SET TASKS:
(1) Condense the paragraph of the collective choice passage that begins "Collective Choice Theory is the theory of how" into a short bulleted list that keeps its main facts.
(2) Reproduce the collective choice passage word for word. Start at the words "Condition P: If" and stop after "on the SWF.".
(3) Say whether each statement agrees with the collective choice passage. Answer yes or no for each, and quote the words of the passage that decide it.
(a) Under Condition P, if everyone strongly prefers x to y, society also prefers x to y.
(b) The old Polish parliament passed statutes by majority vote.
(c) Arrow's theorem states that some Social Welfare Function satisfies all four Conditions.

GIVEN PASSAGE:

======

Condition P: If xPiy for all i, then xPy. This just says that if everyone strongly prefers x to y, so does the society. This is a very weak constraint on the SWF.

Condition 5: The Social Welfare Function is not dictatorial.

    Remember the definition of "dictatorial" above. This rules out "l'état c'est moi" as a Social Welfare Function.

    So, we have the definitions, etc., and we have the four Conditions that Arrow imposes on a Social Welfare Function. Remember that a Social Welfare Function is defined as a mapping that produces a social ranking that satisfies Axioms I and II. Now Arrow is ready to state his theorem. It is quite simple:

    There is no Social Welfare Function that satisfies the four Conditions.

Friday, July 16, 2010


Part Four: Collective Choice Theory

    Collective Choice Theory is the theory of how one selects a rule to go from a set of individual preference orders over alternatives available to a society of those individuals to a collective or social preference order over those same alternatives. [Or, as they say in the trade, how to "map a set of individual preference orders onto a social preference order."] There is a long history of debates about how to make social or collective decisions, going back at least two and a half millennia in the West. The simplest answer is to identify one person in the society and stipulate that his or her preference order will be the social preference order. L'etat, c'est moi, as Louis XIV is reputed to have said. A variant of this solution is the ancient Athenian practice of rotating political positions. One can also choose a person by lot whose preferences will thereupon become the social preference. A quite different method is that used by the old Polish parliament, which consisted of all the aristocrats in the country [there were quite a few, the entry conditions for being considered an aristocrat being low]. Since each of them thought of himself as answerable only to God, they imposed a condition of unanimity on themselves. If as few as one Polish aristocrat objected to a statute, it did not become law.

======

LISTING:
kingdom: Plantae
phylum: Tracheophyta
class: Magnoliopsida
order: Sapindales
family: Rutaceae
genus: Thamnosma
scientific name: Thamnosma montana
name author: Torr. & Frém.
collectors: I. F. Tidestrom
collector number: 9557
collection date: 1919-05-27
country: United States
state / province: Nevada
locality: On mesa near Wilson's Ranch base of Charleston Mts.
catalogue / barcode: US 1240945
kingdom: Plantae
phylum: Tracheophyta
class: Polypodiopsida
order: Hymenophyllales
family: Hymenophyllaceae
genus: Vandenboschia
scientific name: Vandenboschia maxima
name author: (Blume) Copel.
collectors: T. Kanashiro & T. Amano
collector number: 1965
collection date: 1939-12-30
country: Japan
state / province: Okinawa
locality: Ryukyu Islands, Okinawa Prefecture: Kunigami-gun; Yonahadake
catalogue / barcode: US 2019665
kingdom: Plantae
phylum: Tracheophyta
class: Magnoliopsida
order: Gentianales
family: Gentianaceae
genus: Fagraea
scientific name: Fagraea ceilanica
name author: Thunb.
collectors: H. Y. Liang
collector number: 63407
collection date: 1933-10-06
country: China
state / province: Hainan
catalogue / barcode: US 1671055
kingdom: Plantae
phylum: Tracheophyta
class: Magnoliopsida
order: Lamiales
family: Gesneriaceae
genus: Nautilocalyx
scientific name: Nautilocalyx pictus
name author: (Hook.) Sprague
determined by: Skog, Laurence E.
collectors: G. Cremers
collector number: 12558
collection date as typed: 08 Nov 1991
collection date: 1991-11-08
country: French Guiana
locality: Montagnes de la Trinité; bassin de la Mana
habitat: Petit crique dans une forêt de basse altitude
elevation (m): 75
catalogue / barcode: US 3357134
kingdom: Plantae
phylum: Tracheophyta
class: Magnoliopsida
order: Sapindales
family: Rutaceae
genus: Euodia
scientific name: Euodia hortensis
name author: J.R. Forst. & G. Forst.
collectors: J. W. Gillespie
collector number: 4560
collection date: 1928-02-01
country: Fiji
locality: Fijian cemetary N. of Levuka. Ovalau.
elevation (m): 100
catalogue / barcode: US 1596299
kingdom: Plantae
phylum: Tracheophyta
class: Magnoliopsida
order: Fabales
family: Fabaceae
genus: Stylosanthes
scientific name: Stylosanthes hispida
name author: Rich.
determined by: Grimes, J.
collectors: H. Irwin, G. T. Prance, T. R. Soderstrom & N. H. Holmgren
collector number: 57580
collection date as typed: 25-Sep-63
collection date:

======

RESPONSES TO THE EXERCISE:
(1)
- Collective Choice Theory studies how to choose a rule that maps a society's individual preference orders over alternatives onto a single collective (social) preference order over those same alternatives.
- Debates over how to make collective decisions go back at least two and a half millennia in the West.
- Simplest answer: make one person's preference order the social order ("L'etat, c'est moi," reputedly said by Louis XIV).
- Variants: ancient Athens rotated political positions, and a person can also be chosen by lot whose preferences then become the social preference.
- A different method: the old Polish parliament, made up of all the country's many aristocrats, each answerable only to God, required unanimity. A single objection kept a statute from becoming law.

(2)
Condition P: If xPiy for all i, then xPy. This just says that if everyone strongly prefers x to y, so does the society. This is a very weak constraint on the SWF.

(3)
(a) Yes: "if everyone strongly prefers x to y, so does the society."
(b) No: "they imposed a condition of unanimity on themselves."
(c) No: "There is no Social Welfare Function that satisfies the four Conditions."